### SELECTED EXTRACT ###

The employment agreements also contain confidentiality provisions and
non-competition covenants that apply for one year following termination of
employment, except that if an executive is terminated by the Company other than
for cause or resigns employment for good reason, then the non-competition period
will end on the earliest of one year following termination of employment, the
date the executive waives any right to receive severance payments under the
employment agreement or the date of termination if the executive is not entitled
to receive any severance payments in connection with the employment termination.
The employment agreements supersede and replace the prior employment agreements
between the Company and the executives.
Employment Agreement of Marie Tedesco
The employment agreement between Holdings and Ms. Tedesco provides that
Ms. Tedesco will serve as Chief Financial Officer and Executive Vice President
and has an initial term that expires on June 1, 2024, subject to automatic
renewal for successive one year periods, except upon mutual agreement of
Holdings and Ms. Tedesco in writing. The employment agreement entitles
Ms. Tedesco to an annual base salary of $550,000 and the opportunity to earn an
annual performance-based bonus award targeted at 36% of Ms. Tedesco's base
salary. The employment agreement also provides for a restricted stock unit award
of 75,000 restricted stock units. The restricted stock units will vest in
substantially equal installments on each of June 1, 2022, 2023 and 2024, subject
to Ms. Tedesco's continued employment on each vesting date.

### DATA ###

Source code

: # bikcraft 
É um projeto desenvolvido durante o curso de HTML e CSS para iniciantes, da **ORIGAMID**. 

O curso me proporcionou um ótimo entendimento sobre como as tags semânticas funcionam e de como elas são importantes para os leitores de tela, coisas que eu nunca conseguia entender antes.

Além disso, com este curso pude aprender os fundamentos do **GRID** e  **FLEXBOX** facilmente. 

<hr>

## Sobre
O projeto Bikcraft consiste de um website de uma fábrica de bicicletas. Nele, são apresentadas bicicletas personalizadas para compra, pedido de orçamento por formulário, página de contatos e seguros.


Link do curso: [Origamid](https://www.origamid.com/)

###

• _REQUIRED ACTIONS_
1/ According to the excerpt on executive employment agreements, what annual base salary is Ms. Tedesco entitled to?
2/ Carry on the excerpt on executive employment agreements past its last sentence.
The material was drawn from a separate source and is unrelated to the text.

• _ANSWERS FOR THE TASKS_
1/ $550,000

2/
If Ms. Tedesco's employment is terminated by Holdings without cause, then
subject to Ms. Tedesco executing a release of claims and continued compliance
with certain restrictive covenants, Ms. Tedesco will be entitled to receive base
salary payments for the remainder of the term of the employment agreement or six
months following termination, whichever is less, payable in a lump sum or in
installments in the discretion of Holdings; provided, that this amount may be
reduced by any compensation earned by Ms. Tedesco during the period in which
such payments are made.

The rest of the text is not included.